Government IT professionals haven't grasped the "reasonable expectation" of law-abiding citizens about how their data may be used. We're not just talking about today's data. The analytics systems design and data availability of vast amounts of historical data has opened up a set of unintended consequences for the citizen beneficiaries of the systems. For example, consider how data usage boundaries can be transgressed by applying processing power to historical data to resurrect long-closed and/or forgotten social welfare cases.
In the United States, companies such as IBM, Oracle, and others have implemented new machine learning and artificial systems on behalf of state welfare agencies to combat current welfare fraud. However, they have also led to "zombie debt claims" for alleged overpayments in the 1980s being issued to thousands of poor seniors, often unable to either pay or contest the claims. This clawing back of funds is possible only because of the use of the old data in ways that could not have been even conceived a few years ago.
Of course, these are finally questions of ethics, law, and politics, but when IT systems (mis)use begins to directly impinge on citizens' life/death issues, especially in heretofore unexpected ways, systems designers and data architects need to step up to much broader responsibilities for the way the systems can be used.
Although privacy issues correctly receive much attention, especially in areas of justice and immigration, these aspects of data use and reuse require increased focus by governmental IT. The underpinning problem is that modern technology and big data stores have enabled bureaucratic decisions that had previously never been contemplated.
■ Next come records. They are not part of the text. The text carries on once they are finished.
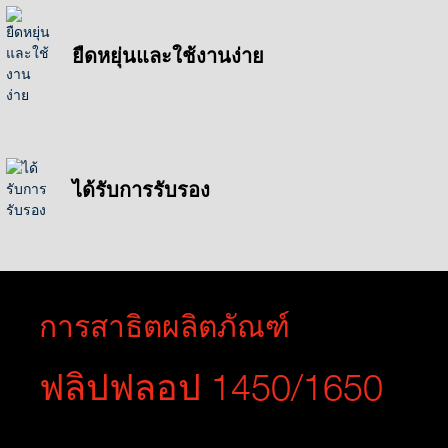
ยืดหยุ่นและใช้งานง่าย
ได้รับการรับรอง
การสาธิตผลิตภัณฑ์
ฟลิปฟลอป 1450/1650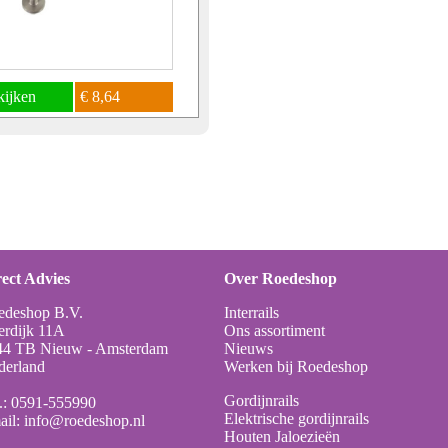
kijken
€ 8,64
ect Advies
Over Roedeshop
edeshop B.V.
Interrails
erdijk 11A
Ons assortiment
44 TB Nieuw - Amsterdam
Nieuws
derland
Werken bij Roedeshop
Gordijnrails
.:
0591-555990
Elektrische gordijnrails
ail:
info@roedeshop.nl
Houten Jaloezieën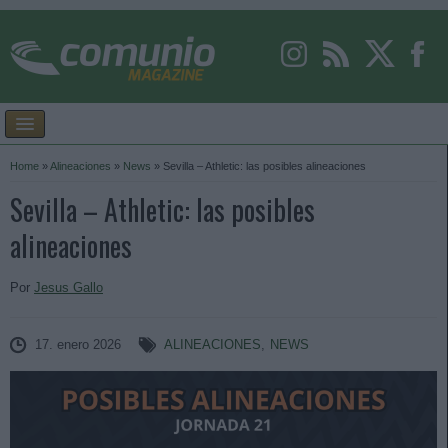
Home
»
Alineaciones
»
News
»
Sevilla – Athletic: las posibles alineaciones
Sevilla – Athletic: las posibles
alineaciones
Por
Jesus Gallo
17. enero 2026
ALINEACIONES
,
NEWS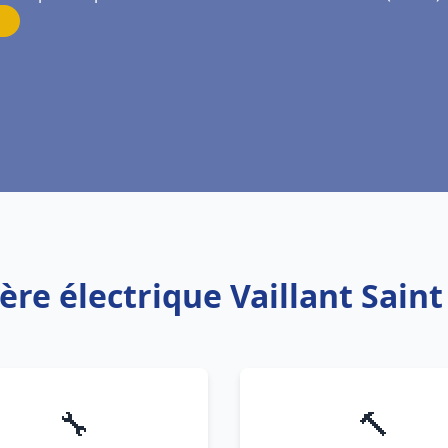
ère électrique Vaillant Saint
🔧
🔨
In pursuit of the valid requirement of reducing fraud, technology providers have -- perhaps inadvertently -- unleashed the tools for a Kafkaesque, faceless bureaucracy.
Bridging the Business-IT Gap
These failures are similar to the long-standing business/IT gap in the private sector , a gap that is typically broader in governmental IT environments and significantly deepened by digital transformation. When information technology becomes core to the business, failures in communication between business and IT can easily spell disaster. Add the disparate types of user characteristics of government systems and it's clear how the challenges to delivering a viable and valuable government IT system may become insurmountable.
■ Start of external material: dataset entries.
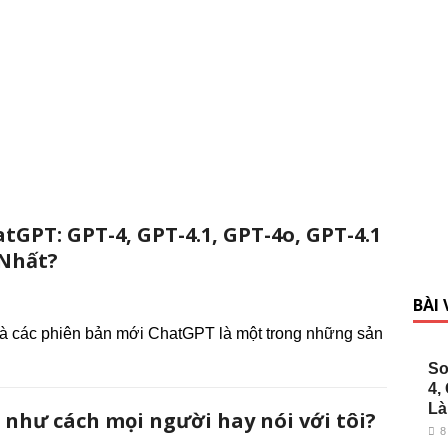
tGPT: GPT-4, GPT-4.1, GPT-4o, GPT-4.1
 Nhất?
BÀI
và các phiên bản mới ChatGPT là một trong những sản
So
4,
Là
t như cách mọi người hay nói với tôi?
8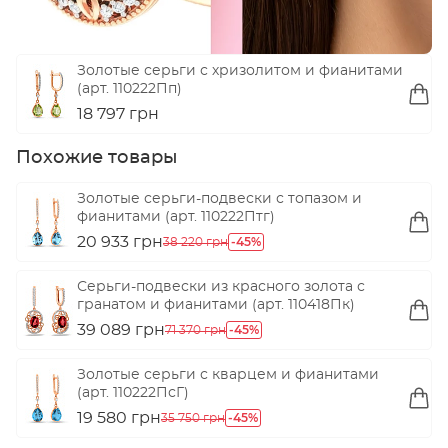
Золотые серьги с хризолитом и фианитами
(арт. 110222Пп)
18 797 грн
Похожие товары
Золотые серьги-подвески с топазом и
фианитами (арт. 110222Птг)
20 933 грн
-45%
38 220 грн
Серьги-подвески из красного золота с
гранатом и фианитами (арт. 110418Пк)
39 089 грн
-45%
71 370 грн
Золотые серьги с кварцем и фианитами
(арт. 110222ПсГ)
19 580 грн
-45%
35 750 грн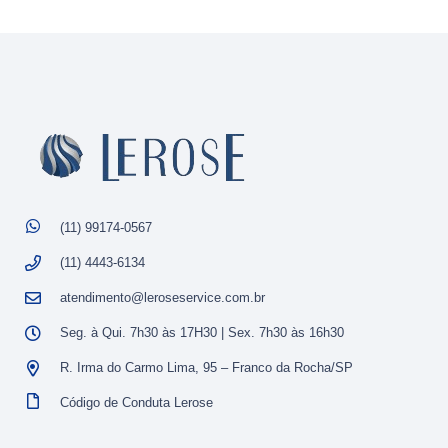
(11) 99174-0567
(11) 4443-6134
atendimento@leroseservice.com.br
Seg. à Qui. 7h30 às 17H30 | Sex. 7h30 às 16h30
R. Irma do Carmo Lima, 95 – Franco da Rocha/SP
Código de Conduta Lerose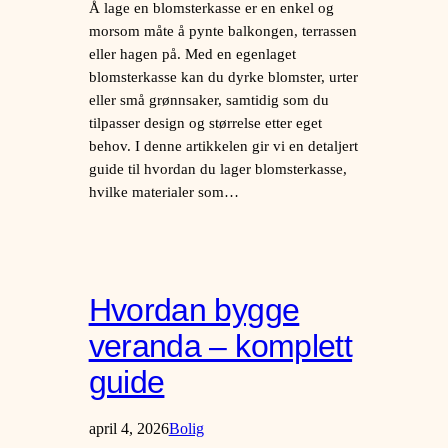
Å lage en blomsterkasse er en enkel og
morsom måte å pynte balkongen, terrassen
eller hagen på. Med en egenlaget
blomsterkasse kan du dyrke blomster, urter
eller små grønnsaker, samtidig som du
tilpasser design og størrelse etter eget
behov. I denne artikkelen gir vi en detaljert
guide til hvordan du lager blomsterkasse,
hvilke materialer som…
Hvordan bygge
veranda – komplett
guide
april 4, 2026
Bolig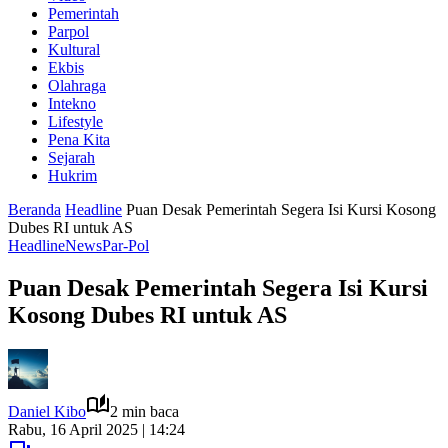
Pemerintah
Parpol
Kultural
Ekbis
Olahraga
Intekno
Lifestyle
Pena Kita
Sejarah
Hukrim
Beranda
Headline
Puan Desak Pemerintah Segera Isi Kursi Kosong
Dubes RI untuk AS
Headline
News
Par-Pol
Puan Desak Pemerintah Segera Isi Kursi
Kosong Dubes RI untuk AS
Daniel Kibo
2 min baca
Rabu, 16 April 2025 | 14:24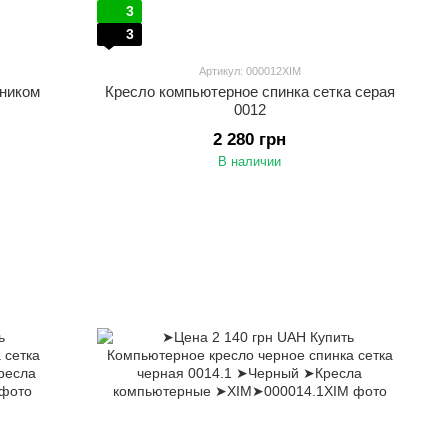
3
3
Артикул: 000012XIM
вником
Кресло компьютерное спинка сетка серая
0012
2 280 грн
В наличии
Addressing these challenges demands reworking our understanding of the requirements and architectural phases of systems design and, in particular, the data architecture of such systems, given the central role of data in digital transformation and the fact that citizen data is the foundation of governmental IT. The basic question is: how can the complex, disparate, and ever-changing uses of data in such systems be understood, documented, agreed, and managed?
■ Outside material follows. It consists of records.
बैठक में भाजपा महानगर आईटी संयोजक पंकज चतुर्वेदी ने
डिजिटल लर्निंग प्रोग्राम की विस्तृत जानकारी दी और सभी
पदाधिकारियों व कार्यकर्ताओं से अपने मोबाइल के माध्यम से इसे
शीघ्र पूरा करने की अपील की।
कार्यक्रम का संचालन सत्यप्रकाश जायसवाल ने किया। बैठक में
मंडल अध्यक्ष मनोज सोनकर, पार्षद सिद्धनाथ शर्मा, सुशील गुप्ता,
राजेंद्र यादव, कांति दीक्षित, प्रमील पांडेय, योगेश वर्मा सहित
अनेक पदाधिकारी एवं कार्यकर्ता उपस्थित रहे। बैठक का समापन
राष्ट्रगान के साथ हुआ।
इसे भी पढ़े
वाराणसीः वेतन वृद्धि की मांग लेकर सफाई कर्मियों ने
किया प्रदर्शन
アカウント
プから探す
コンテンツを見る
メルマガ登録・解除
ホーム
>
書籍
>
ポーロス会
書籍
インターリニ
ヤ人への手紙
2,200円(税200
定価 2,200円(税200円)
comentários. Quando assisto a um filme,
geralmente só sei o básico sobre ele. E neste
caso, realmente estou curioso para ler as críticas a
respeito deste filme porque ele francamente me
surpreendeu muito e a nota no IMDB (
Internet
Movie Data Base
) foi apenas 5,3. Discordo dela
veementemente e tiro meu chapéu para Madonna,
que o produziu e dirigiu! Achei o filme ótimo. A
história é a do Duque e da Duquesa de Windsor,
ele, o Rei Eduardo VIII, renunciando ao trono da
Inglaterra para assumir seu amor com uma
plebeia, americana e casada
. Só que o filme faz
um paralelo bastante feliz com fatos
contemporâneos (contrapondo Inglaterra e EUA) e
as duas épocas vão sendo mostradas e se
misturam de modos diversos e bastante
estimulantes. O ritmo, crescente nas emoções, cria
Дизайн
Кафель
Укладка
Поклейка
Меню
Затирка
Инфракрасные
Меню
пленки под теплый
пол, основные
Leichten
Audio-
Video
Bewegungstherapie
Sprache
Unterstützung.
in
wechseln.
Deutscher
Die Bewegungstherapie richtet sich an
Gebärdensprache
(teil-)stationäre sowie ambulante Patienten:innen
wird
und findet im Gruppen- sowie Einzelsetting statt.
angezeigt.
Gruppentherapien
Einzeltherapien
Dutch consultant and author Martijn ten Napel contends that the only viable approach is to accept that "Data Architecture Is Really About People." This can be a difficult step for traditional IT designers and data modelers, whose basic instincts are to focus on methodologies and solutions.
As ten Napel explains, because when "data is the result of human activity -- reflecting all the quirks we humans have in our behaviors -- the answer is to create a framework where the value of using information is continuously evaluated against requirements derived from intended use." Rather than a traditional function-oriented approach, he describes a connected architecture, where connected emphasizes the necessary relationships between all the people involved in the design, use, and evolution of the data resource.
By applying connected architecture concepts to governmental systems, implementers could (and should) explicitly include the needs of the citizen users of these systems early in the design, allowing them to highlight and -- with political and bureaucratic support -- deliver systems better aligned to the common good of society.